>>13920157>you think some sets are infiniteI don't. "Set" is not a thing. It's meaningless gibberish.
Natural numbers are a thing. I can count, I can tell if something is a natural number or not, I can compute operations with them. I can also build many beautiful structures based on them, such as finite sets, finite functions, finite groups, polynomials, Gaussian integers, rational numbers, or computable infinite sets of natural numbers, or many other objects. However talking about "general sets" is nonsense. A fortiori, asking whether there is a general set satisfying such and such property is nonsense. It only because meaningful when you translate it as a statement about natural numbers.
You can also talk about uncountable sets if you specify what you mean by it in terms of natural numbers, so that our finite minds can understand what we're talking about. For example, you could talk about some type of transfinite classically-regarded-as-uncountable ordinals in terms of ordinal notations which are built in terms of natural numbers.
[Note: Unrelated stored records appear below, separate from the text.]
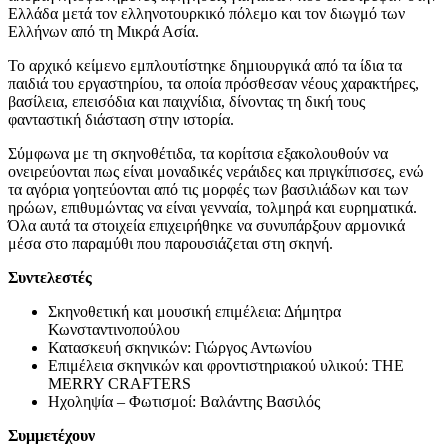
Ελλάδα μετά τον ελληνοτουρκικό πόλεμο και τον διωγμό των
Ελλήνων από τη Μικρά Ασία.
Το αρχικό κείμενο εμπλουτίστηκε δημιουργικά από τα ίδια τα
παιδιά του εργαστηρίου, τα οποία πρόσθεσαν νέους χαρακτήρες,
βασίλεια, επεισόδια και παιχνίδια, δίνοντας τη δική τους
φανταστική διάσταση στην ιστορία.
Σύμφωνα με τη σκηνοθέτιδα, τα κορίτσια εξακολουθούν να
ονειρεύονται πως είναι μοναδικές νεράιδες και πριγκίπισσες, ενώ
τα αγόρια γοητεύονται από τις μορφές των βασιλιάδων και των
ηρώων, επιθυμώντας να είναι γενναία, τολμηρά και ευρηματικά.
Όλα αυτά τα στοιχεία επιχειρήθηκε να συνυπάρξουν αρμονικά
μέσα στο παραμύθι που παρουσιάζεται στη σκηνή.
Συντελεστές
Σκηνοθετική και μουσική επιμέλεια: Δήμητρα
Κωνσταντινοπούλου
Κατασκευή σκηνικών: Γιώργος Αντωνίου
Επιμέλεια σκηνικών και φροντιστηριακού υλικού: THE
MERRY CRAFTERS
Ηχοληψία – Φωτισμοί: Βαλάντης Βασιλός
Συμμετέχουν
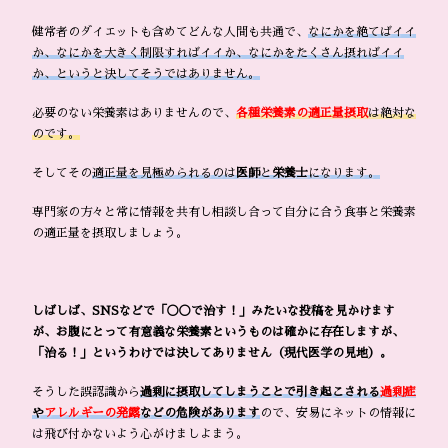
健常者のダイエットも含めてどんな人間も共通で、
なにかを絶てばイイ
か、なにかを大きく制限すればイイか、なにかをたくさん摂ればイイ
か、というと決してそうではありません。
必要のない栄養素はありませんので、
各種栄養素の適正量摂取
は絶対な
のです。
そしてその
適正量を見極められるのは
医師
と
栄養士
になります。
専門家の方々と常に情報を共有し相談し合って自分に合う食事と栄養素
の適正量を摂取しましょう。
しばしば、SNSなどで「◯◯で治す！」みたいな投稿を見かけます
が、お腹にとって有意義な栄養素というものは確かに存在しますが、
「治る！」というわけでは決してありません（現代医学の見地）。
そうした誤認識から
過剰に摂取してしまうことで引き起こされる
過剰症
や
アレルギーの発露
などの危険があります
ので、安易にネットの情報に
は飛び付かないよう心がけましよまう。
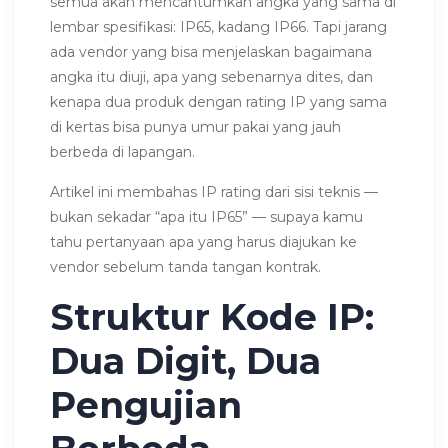
semua akan mencantumkan angka yang sama di
lembar spesifikasi: IP65, kadang IP66. Tapi jarang
ada vendor yang bisa menjelaskan bagaimana
angka itu diuji, apa yang sebenarnya dites, dan
kenapa dua produk dengan rating IP yang sama
di kertas bisa punya umur pakai yang jauh
berbeda di lapangan.
Artikel ini membahas IP rating dari sisi teknis —
bukan sekadar “apa itu IP65” — supaya kamu
tahu pertanyaan apa yang harus diajukan ke
vendor sebelum tanda tangan kontrak.
Struktur Kode IP:
Dua Digit, Dua
Pengujian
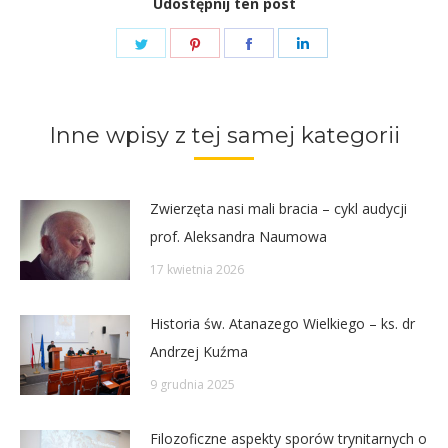
Udostępnij ten post
Share
Share
Share
Share
on
on
on
on
Twitter
Pinterest
Facebook
LinkedIn
Inne wpisy z tej samej kategorii
Zwierzęta nasi mali bracia – cykl audycji
prof. Aleksandra Naumowa
17 kwietnia 2026
Historia św. Atanazego Wielkiego – ks. dr
Andrzej Kuźma
9 grudnia 2025
Filozoficzne aspekty sporów trynitarnych o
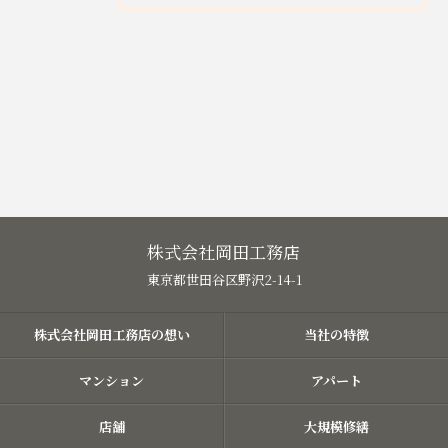
株式会社岡田工務店
東京都世田谷区野沢2-14-1
株式会社岡田工務店の想い
当社の特徴
マンション
アパート
店舗
大規模修繕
As expected, all the nontrivial (hence undecidable within ZFC) statements like CH or martin's axiom are ceased to be regarded as meaningful because objects and constructions used in stating them are not explained in basic terms, and are left largely undefined by extension of the notion of a general set being undefined.
Basically I regard mathematical objects as legitimate only if they are built from natural numbers(or any equivalents thereof, e.g. hereditarily finite sets).